Microvascular rarefaction and defects of YAP/TAZ activation characterize failing human hearts. Although both donor (D-) and explanted (E-) heart derived cardiac Pc support angiogenesis, D-Pc exert this effect significantly better than E-Pc. The latter are characterized by reduced focal adhesion density, decreased activation of the focal adhesion kinase (FAK)/ Crk-associated substrate (CAS) pathway, low expression of caveolin-1, and defective transduction of extracellular stiffness into cytoskeletal stiffening, together with an impaired response to both fibronectin and lysophosphatidic acid. Importantly, Mitogen-activated protein kinase kinase inhibition restores YAP/TAZ nuclear translocation.

Conclusion

Heart failure impairs Pc mechano-transduction properties, but this defect could be reversed pharmacologically.

中文翻译：

心力衰竭损害人类心脏周细胞的机械转导特性

冠状动脉微循环疾病 (CMD) 对心力衰竭症状和预后的显着影响，即使在存在大血管动脉粥样硬化的情况下，最近也得到了承认。在非血运重建心肌梗死中实验性递送周细胞通过刺激血管生成和心肌灌注来改善心脏功能。

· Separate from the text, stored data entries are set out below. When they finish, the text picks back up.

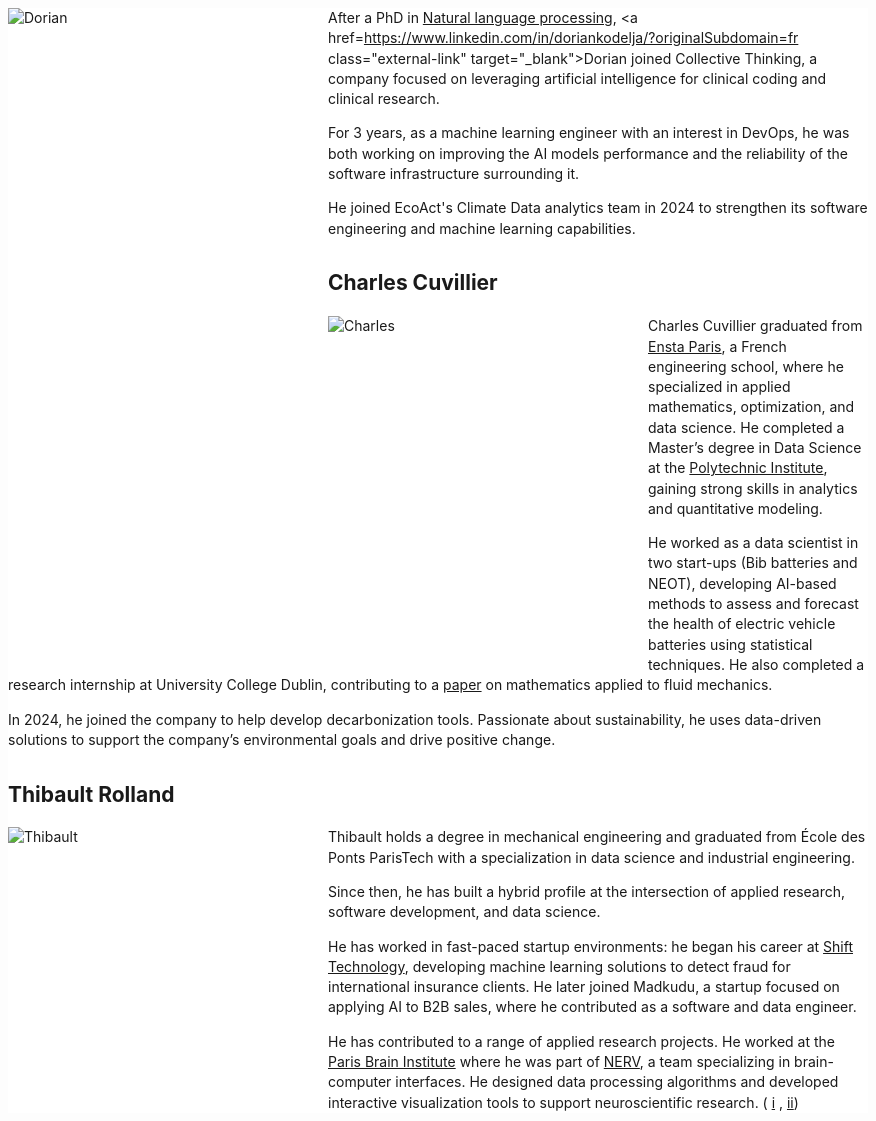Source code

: <a href="/img/people/dorian.png"><img src="/img/people/dorian.png" style="height:350px;width:320px" align=left alt="Dorian"></a>
After a PhD in <a href=https://www.theses.fr/2020UPASS005 class="external-link" target="_blank">Natural language processing</a>, <a href=https://www.linkedin.com/in/doriankodelja/?originalSubdomain=fr class="external-link" target="_blank">Dorian</a> joined Collective Thinking, a company focused on leveraging artificial intelligence for clinical coding and clinical research.

For 3 years, as a machine learning engineer with an interest in DevOps, he was both working on improving the AI models performance and the reliability of the software infrastructure surrounding it.


He joined EcoAct's Climate Data analytics team in 2024 to strengthen its software engineering and machine learning capabilities.

## Charles Cuvillier

<a href="/img/people/charles.png"><img src="/img/people/charles.png" style="height:350px;width:320px" align=left alt="Charles"></a>
Charles Cuvillier graduated from <a href=https://www.ensta-paris.fr/ class="external-link" target="_blank">Ensta Paris</a>, a French engineering school,
where he specialized in applied mathematics, optimization, and data science.
He completed a Master’s degree in Data Science at the <a href=https://www.ip-paris.fr/ class="external-link" target="_blank">Polytechnic Institute</a>,
gaining strong skills in analytics and quantitative modeling.
 
He worked as a data scientist in two start-ups (Bib batteries and NEOT), 
developing AI-based methods to assess and forecast the health of electric vehicle batteries using 
statistical techniques. He also completed a research internship at University College Dublin,
contributing to a <a href=https://journals.aps.org/prfluids/abstract/10.1103/PhysRevFluids.9.014003 class="external-link" target="_blank">paper</a> on mathematics applied to fluid mechanics.
 
In 2024, he joined the company to help develop decarbonization tools. 
Passionate about sustainability, he uses data-driven solutions to support
the company’s environmental goals and drive positive change. 

## Thibault Rolland
<a href="/img/people/thibault.png"><img src="/img/people/thibault.png" style="height:350px;width:320px" align=left alt="Thibault"></a>
Thibault holds a degree in mechanical engineering and graduated from École des Ponts ParisTech with a specialization
in data science and industrial engineering. 

Since then, he has built a hybrid profile at the intersection of applied research, software development, and data science.

He has worked in fast-paced startup environments: he began his career at 
<a href=https://www.shift-technology.com/ class="external-link" target="_blank">Shift Technology</a>, developing machine learning
solutions to detect fraud for international insurance clients.
He later joined Madkudu, a startup focused on applying AI to B2B sales, where he contributed as a software and data engineer.

He has contributed to a range of applied research projects. 
He worked at the <a href=https://institutducerveau.org/ class="external-link" target="_blank">Paris Brain Institute</a> where he was part
of <a href=https://www.inria.fr/fr/nerv class="external-link" target="_blank">NERV</a>, a
team specializing in brain-computer interfaces. He designed data processing algorithms 
and developed interactive visualization tools to support neuroscientific research. (
<a href=https://hal.science/hal-03837671v2 class="external-link" target="_blank">i</a> ,
<a href=https://hal.science/hal-04854830v1 class="external-link" target="_blank">ii</a>)
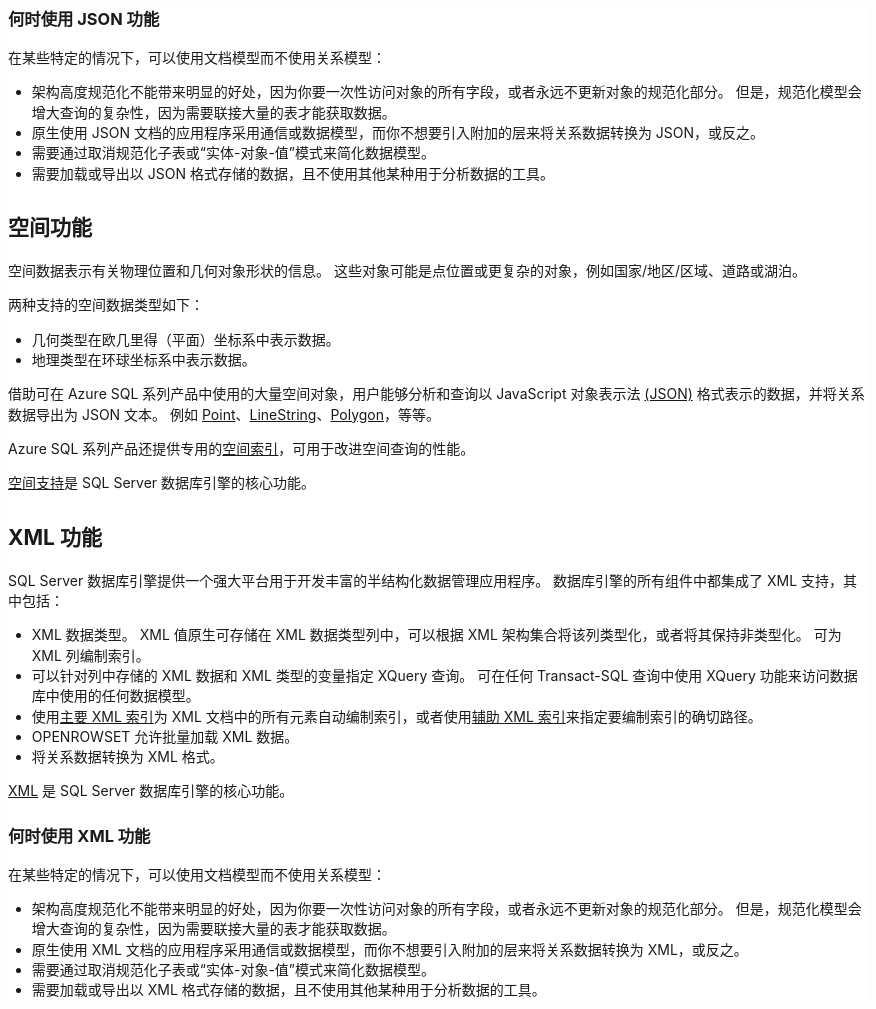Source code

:### <a name="when-to-use-a-json-capability"></a>何时使用 JSON 功能

在某些特定的情况下，可以使用文档模型而不使用关系模型：

- 架构高度规范化不能带来明显的好处，因为你要一次性访问对象的所有字段，或者永远不更新对象的规范化部分。 但是，规范化模型会增大查询的复杂性，因为需要联接大量的表才能获取数据。
- 原生使用 JSON 文档的应用程序采用通信或数据模型，而你不想要引入附加的层来将关系数据转换为 JSON，或反之。
- 需要通过取消规范化子表或“实体-对象-值”模式来简化数据模型。
- 需要加载或导出以 JSON 格式存储的数据，且不使用其他某种用于分析数据的工具。

## <a name="spatial-features"></a>空间功能

空间数据表示有关物理位置和几何对象形状的信息。 这些对象可能是点位置或更复杂的对象，例如国家/地区/区域、道路或湖泊。

 两种支持的空间数据类型如下： 

- 几何类型在欧几里得（平面）坐标系中表示数据。
- 地理类型在环球坐标系中表示数据。

借助可在 Azure SQL 系列产品中使用的大量空间对象，用户能够分析和查询以 JavaScript 对象表示法 [(JSON)](https://www.json.org/) 格式表示的数据，并将关系数据导出为 JSON 文本。
例如 [Point](https://docs.microsoft.com/sql/relational-databases/spatial/point)、[LineString](https://docs.microsoft.com/sql/relational-databases/spatial/linestring)、[Polygon](https://docs.microsoft.com/sql/relational-databases/spatial/polygon)，等等。

Azure SQL 系列产品还提供专用的[空间索引](https://docs.microsoft.com/sql/relational-databases/spatial/spatial-indexes-overview)，可用于改进空间查询的性能。

[空间支持](https://docs.microsoft.com/sql/relational-databases/spatial/spatial-data-sql-server)是 SQL Server 数据库引擎的核心功能。

## <a name="xml-features"></a>XML 功能

SQL Server 数据库引擎提供一个强大平台用于开发丰富的半结构化数据管理应用程序。 数据库引擎的所有组件中都集成了 XML 支持，其中包括：

- XML 数据类型。 XML 值原生可存储在 XML 数据类型列中，可以根据 XML 架构集合将该列类型化，或者将其保持非类型化。 可为 XML 列编制索引。
- 可以针对列中存储的 XML 数据和 XML 类型的变量指定 XQuery 查询。 可在任何 Transact-SQL 查询中使用 XQuery 功能来访问数据库中使用的任何数据模型。
- 使用[主要 XML 索引](https://docs.microsoft.com/sql/relational-databases/xml/xml-indexes-sql-server#primary-xml-index)为 XML 文档中的所有元素自动编制索引，或者使用[辅助 XML 索引](https://docs.microsoft.com/sql/relational-databases/xml/xml-indexes-sql-server#secondary-xml-indexes)来指定要编制索引的确切路径。
- OPENROWSET 允许批量加载 XML 数据。
- 将关系数据转换为 XML 格式。

[XML](https://docs.microsoft.com/sql/relational-databases/xml/xml-data-sql-server) 是 SQL Server 数据库引擎的核心功能。

### <a name="when-to-use-an-xml-capability"></a>何时使用 XML 功能

在某些特定的情况下，可以使用文档模型而不使用关系模型：

- 架构高度规范化不能带来明显的好处，因为你要一次性访问对象的所有字段，或者永远不更新对象的规范化部分。 但是，规范化模型会增大查询的复杂性，因为需要联接大量的表才能获取数据。
- 原生使用 XML 文档的应用程序采用通信或数据模型，而你不想要引入附加的层来将关系数据转换为 XML，或反之。
- 需要通过取消规范化子表或“实体-对象-值”模式来简化数据模型。
- 需要加载或导出以 XML 格式存储的数据，且不使用其他某种用于分析数据的工具。
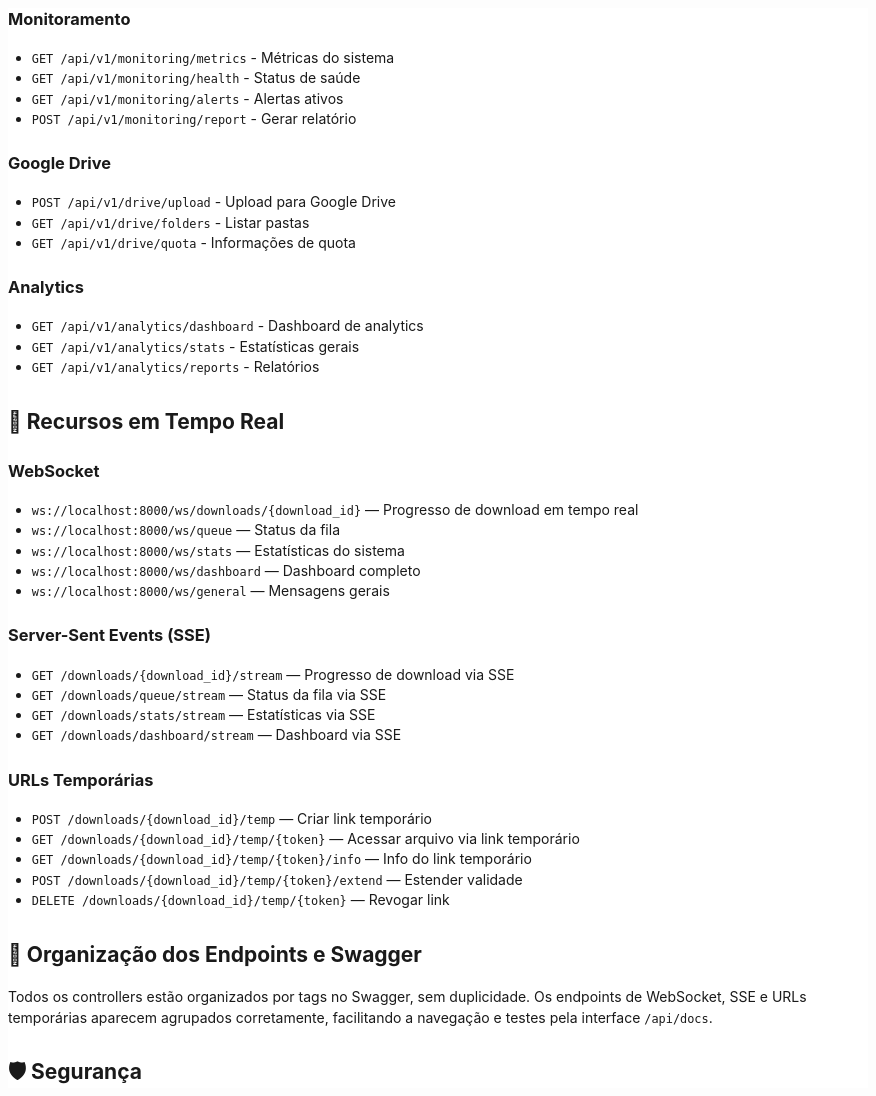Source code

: ### Monitoramento

- `GET /api/v1/monitoring/metrics` - Métricas do sistema
- `GET /api/v1/monitoring/health` - Status de saúde
- `GET /api/v1/monitoring/alerts` - Alertas ativos
- `POST /api/v1/monitoring/report` - Gerar relatório

### Google Drive

- `POST /api/v1/drive/upload` - Upload para Google Drive
- `GET /api/v1/drive/folders` - Listar pastas
- `GET /api/v1/drive/quota` - Informações de quota

### Analytics

- `GET /api/v1/analytics/dashboard` - Dashboard de analytics
- `GET /api/v1/analytics/stats` - Estatísticas gerais
- `GET /api/v1/analytics/reports` - Relatórios

## 📡 Recursos em Tempo Real

### WebSocket

- `ws://localhost:8000/ws/downloads/{download_id}` — Progresso de download em tempo real
- `ws://localhost:8000/ws/queue` — Status da fila
- `ws://localhost:8000/ws/stats` — Estatísticas do sistema
- `ws://localhost:8000/ws/dashboard` — Dashboard completo
- `ws://localhost:8000/ws/general` — Mensagens gerais

### Server-Sent Events (SSE)

- `GET /downloads/{download_id}/stream` — Progresso de download via SSE
- `GET /downloads/queue/stream` — Status da fila via SSE
- `GET /downloads/stats/stream` — Estatísticas via SSE
- `GET /downloads/dashboard/stream` — Dashboard via SSE

### URLs Temporárias

- `POST /downloads/{download_id}/temp` — Criar link temporário
- `GET /downloads/{download_id}/temp/{token}` — Acessar arquivo via link temporário
- `GET /downloads/{download_id}/temp/{token}/info` — Info do link temporário
- `POST /downloads/{download_id}/temp/{token}/extend` — Estender validade
- `DELETE /downloads/{download_id}/temp/{token}` — Revogar link

## 🧩 Organização dos Endpoints e Swagger

Todos os controllers estão organizados por tags no Swagger, sem duplicidade. Os endpoints de WebSocket, SSE e URLs temporárias aparecem agrupados corretamente, facilitando a navegação e testes pela interface `/api/docs`.

## 🛡️ Segurança
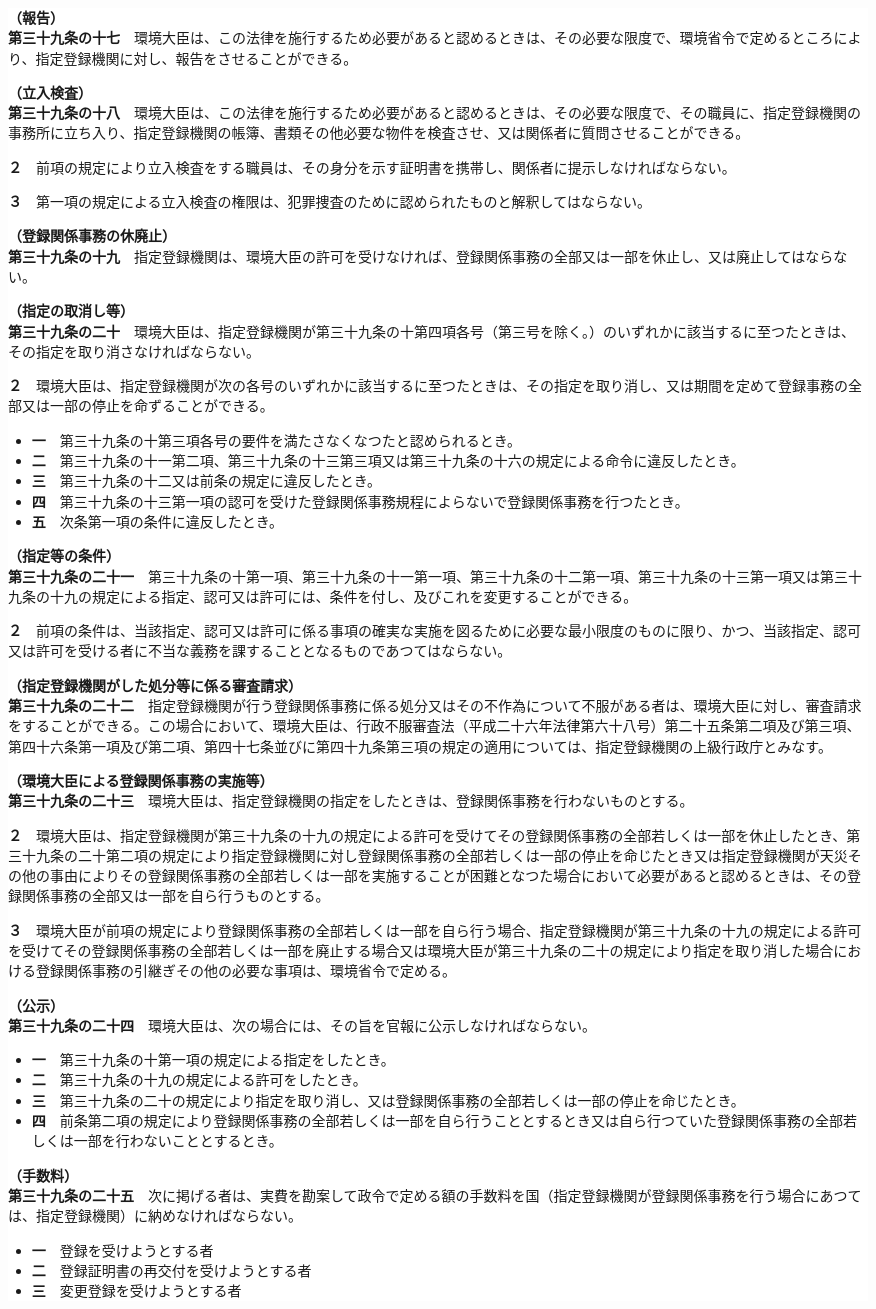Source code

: **（報告）**  
**第三十九条の十七**　環境大臣は、この法律を施行するため必要があると認めるときは、その必要な限度で、環境省令で定めるところにより、指定登録機関に対し、報告をさせることができる。  
  
**（立入検査）**  
**第三十九条の十八**　環境大臣は、この法律を施行するため必要があると認めるときは、その必要な限度で、その職員に、指定登録機関の事務所に立ち入り、指定登録機関の帳簿、書類その他必要な物件を検査させ、又は関係者に質問させることができる。  
  
**２**　前項の規定により立入検査をする職員は、その身分を示す証明書を携帯し、関係者に提示しなければならない。  
  
**３**　第一項の規定による立入検査の権限は、犯罪捜査のために認められたものと解釈してはならない。  
  
**（登録関係事務の休廃止）**  
**第三十九条の十九**　指定登録機関は、環境大臣の許可を受けなければ、登録関係事務の全部又は一部を休止し、又は廃止してはならない。  
  
**（指定の取消し等）**  
**第三十九条の二十**　環境大臣は、指定登録機関が第三十九条の十第四項各号（第三号を除く。）のいずれかに該当するに至つたときは、その指定を取り消さなければならない。  
  
**２**　環境大臣は、指定登録機関が次の各号のいずれかに該当するに至つたときは、その指定を取り消し、又は期間を定めて登録事務の全部又は一部の停止を命ずることができる。  
* **一**　第三十九条の十第三項各号の要件を満たさなくなつたと認められるとき。  
* **二**　第三十九条の十一第二項、第三十九条の十三第三項又は第三十九条の十六の規定による命令に違反したとき。  
* **三**　第三十九条の十二又は前条の規定に違反したとき。  
* **四**　第三十九条の十三第一項の認可を受けた登録関係事務規程によらないで登録関係事務を行つたとき。  
* **五**　次条第一項の条件に違反したとき。  
  
**（指定等の条件）**  
**第三十九条の二十一**　第三十九条の十第一項、第三十九条の十一第一項、第三十九条の十二第一項、第三十九条の十三第一項又は第三十九条の十九の規定による指定、認可又は許可には、条件を付し、及びこれを変更することができる。  
  
**２**　前項の条件は、当該指定、認可又は許可に係る事項の確実な実施を図るために必要な最小限度のものに限り、かつ、当該指定、認可又は許可を受ける者に不当な義務を課することとなるものであつてはならない。  
  
**（指定登録機関がした処分等に係る審査請求）**  
**第三十九条の二十二**　指定登録機関が行う登録関係事務に係る処分又はその不作為について不服がある者は、環境大臣に対し、審査請求をすることができる。この場合において、環境大臣は、行政不服審査法（平成二十六年法律第六十八号）第二十五条第二項及び第三項、第四十六条第一項及び第二項、第四十七条並びに第四十九条第三項の規定の適用については、指定登録機関の上級行政庁とみなす。  
  
**（環境大臣による登録関係事務の実施等）**  
**第三十九条の二十三**　環境大臣は、指定登録機関の指定をしたときは、登録関係事務を行わないものとする。  
  
**２**　環境大臣は、指定登録機関が第三十九条の十九の規定による許可を受けてその登録関係事務の全部若しくは一部を休止したとき、第三十九条の二十第二項の規定により指定登録機関に対し登録関係事務の全部若しくは一部の停止を命じたとき又は指定登録機関が天災その他の事由によりその登録関係事務の全部若しくは一部を実施することが困難となつた場合において必要があると認めるときは、その登録関係事務の全部又は一部を自ら行うものとする。  
  
**３**　環境大臣が前項の規定により登録関係事務の全部若しくは一部を自ら行う場合、指定登録機関が第三十九条の十九の規定による許可を受けてその登録関係事務の全部若しくは一部を廃止する場合又は環境大臣が第三十九条の二十の規定により指定を取り消した場合における登録関係事務の引継ぎその他の必要な事項は、環境省令で定める。  
  
**（公示）**  
**第三十九条の二十四**　環境大臣は、次の場合には、その旨を官報に公示しなければならない。  
* **一**　第三十九条の十第一項の規定による指定をしたとき。  
* **二**　第三十九条の十九の規定による許可をしたとき。  
* **三**　第三十九条の二十の規定により指定を取り消し、又は登録関係事務の全部若しくは一部の停止を命じたとき。  
* **四**　前条第二項の規定により登録関係事務の全部若しくは一部を自ら行うこととするとき又は自ら行つていた登録関係事務の全部若しくは一部を行わないこととするとき。  
  
**（手数料）**  
**第三十九条の二十五**　次に掲げる者は、実費を勘案して政令で定める額の手数料を国（指定登録機関が登録関係事務を行う場合にあつては、指定登録機関）に納めなければならない。  
* **一**　登録を受けようとする者  
* **二**　登録証明書の再交付を受けようとする者  
* **三**　変更登録を受けようとする者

这项工作的目的是验证驻留在缺血性衰竭人类心脏中的周细胞 (Pc) 是否显示出改变的机械转导特性，并评估机械传感机制的哪些改变与观察到的对机械线索的反应受损有关。

结果

YAP/TAZ 激活的微血管稀疏和缺陷是人类心脏衰竭的特征。尽管供体 (D-) 和外植 ( E- ) 心脏衍生的心脏 Pc 都支持血管生成，但 D-Pc 的这种作用明显优于 E-Pc。后者的特点是粘着斑密度降低、粘着斑激酶 (FAK)/Crk 相关底物 (CAS) 通路的激活减少、caveolin-1 的低表达以及细胞外僵硬转导到细胞骨架硬化的缺陷，以及对纤连蛋白和溶血磷脂酸的反应受损。重要的是，丝裂原活化蛋白激酶激酶抑制恢复 YAP/TAZ 核易位。